Excerpted records
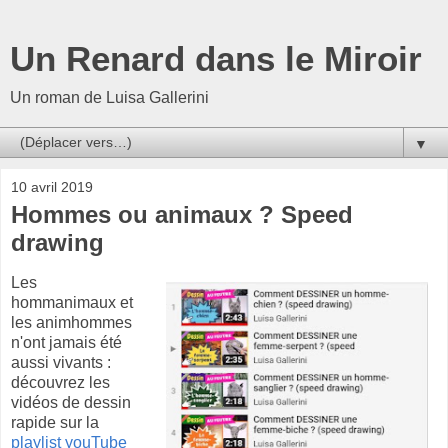
Un Renard dans le Miroir
Un roman de Luisa Gallerini
▼
10 avril 2019
Hommes ou animaux ? Speed
drawing
Les
hommanimaux et
les animhommes
n'ont jamais été
aussi vivants :
découvrez les
vidéos de dessin
rapide sur la
playlist youTube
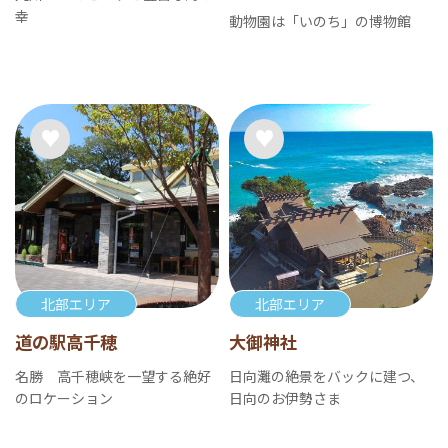
幸
動物園は「いのち」の博物館
北部エリア
北部エリア
道の駅高千穂
大御神社
名勝 高千穂峡を一望する絶好
日向灘の絶景をバックに建つ、
のロケーション
日向のお伊勢さま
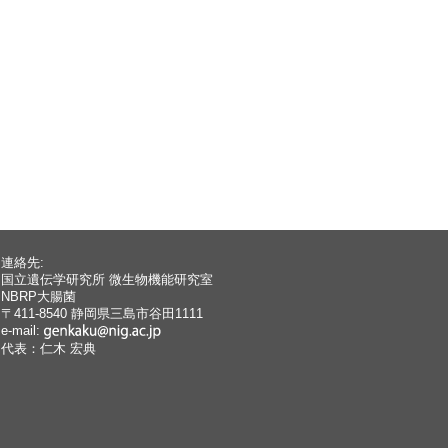
連絡先:
国立遺伝学研究所 微生物機能研究室
NBRP大腸菌
〒411-8540 静岡県三島市谷田1111
e-mail:
代表：仁木 宏典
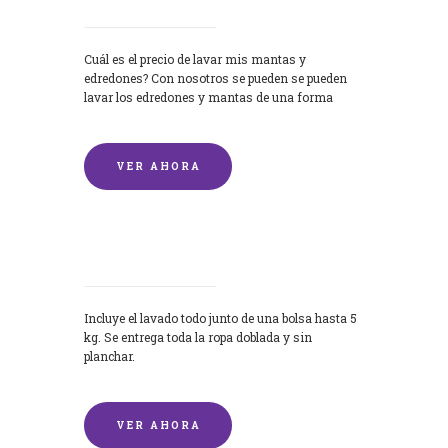
Cuál es el precio de lavar mis mantas y
edredones? Con nosotros se pueden se pueden
lavar los edredones y mantas de una forma
rápida y...
VER AHORA
Lavandería por Kilo
Incluye el lavado todo junto de una bolsa hasta 5
kg. Se entrega toda la ropa doblada y sin
planchar.
VER AHORA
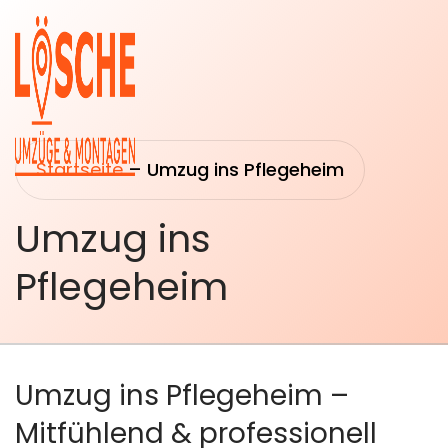
Startseite
–
Umzug ins Pflegeheim
Umzug ins
Startseite
Umzüge
Pflegeheim
Über uns
Transport
&
Leistungen
Logistik
Umzug ins Pflegeheim –
Umzugsberatung
Mitfühlend & professionell
Montage &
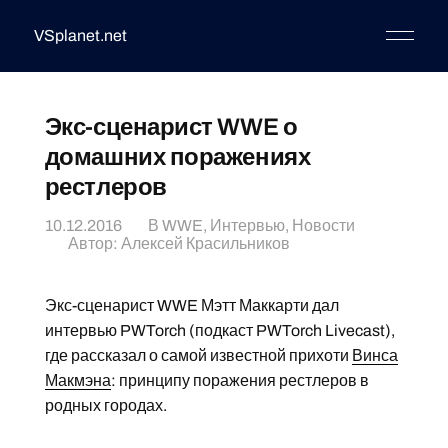
VSplanet.net
Экс-сценарист WWE о
домашних поражениях
рестлеров
10.12.2016
В
WWE
,
Интервью
,
Новости
Автор:
Алексей Красильников
Экс-сценарист WWE Мэтт Маккарти дал
интервью PWTorch (подкаст PWTorch Livecast),
где рассказал о самой известной прихоти
Винса
Макмэна
: принципу поражения рестлеров в
родных городах.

What is needed
An exact copy of the data is required, with the pictures excluded.

Answer to this exercise
Un Renard dans le Miroir
Un roman de Luisa Gallerini
▼
10 avril 2019
Hommes ou animaux ? Speed
drawing
Les
hommanimaux et
les animhommes
n'ont jamais été
aussi vivants :
découvrez les
vidéos de dessin
rapide sur la
playlist youTube
幸
動物園は「いのち」の博物館
北部エリア
北部エリア
道の駅高千穂
大御神社
名勝 高千穂峡を一望する絶好
日向灘の絶景をバックに建つ、
のロケーション
日向のお伊勢さま
連絡先:
国立遺伝学研究所 微生物機能研究室
NBRP大腸菌
〒411-8540 静岡県三島市谷田1111
e-mail:
代表：仁木 宏典
Cuál es el precio de lavar mis mantas y
edredones? Con nosotros se pueden se pueden
lavar los edredones y mantas de una forma
rápida y...
VER AHORA
Lavandería por Kilo
Incluye el lavado todo junto de una bolsa hasta 5
kg. Se entrega toda la ropa doblada y sin
planchar.
VER AHORA
Startseite
–
Umzug ins Pflegeheim
Umzug ins
Startseite
Umzüge
Pflegeheim
Über uns
Transport
&
Leistungen
Logistik
Umzug ins Pflegeheim –
Umzugsberatung
Mitfühlend & professionell
Montage &
VSplanet.net
Экс-сценарист WWE о
домашних поражениях
рестлеров
10.12.2016
В
WWE
,
Интервью
,
Новости
Автор:
Алексей Красильников
Экс-сценарист WWE Мэтт Маккарти дал
интервью PWTorch (подкаст PWTorch Livecast),
где рассказал о самой известной прихоти
Винса
Макмэна
: принципу поражения рестлеров в
родных городах.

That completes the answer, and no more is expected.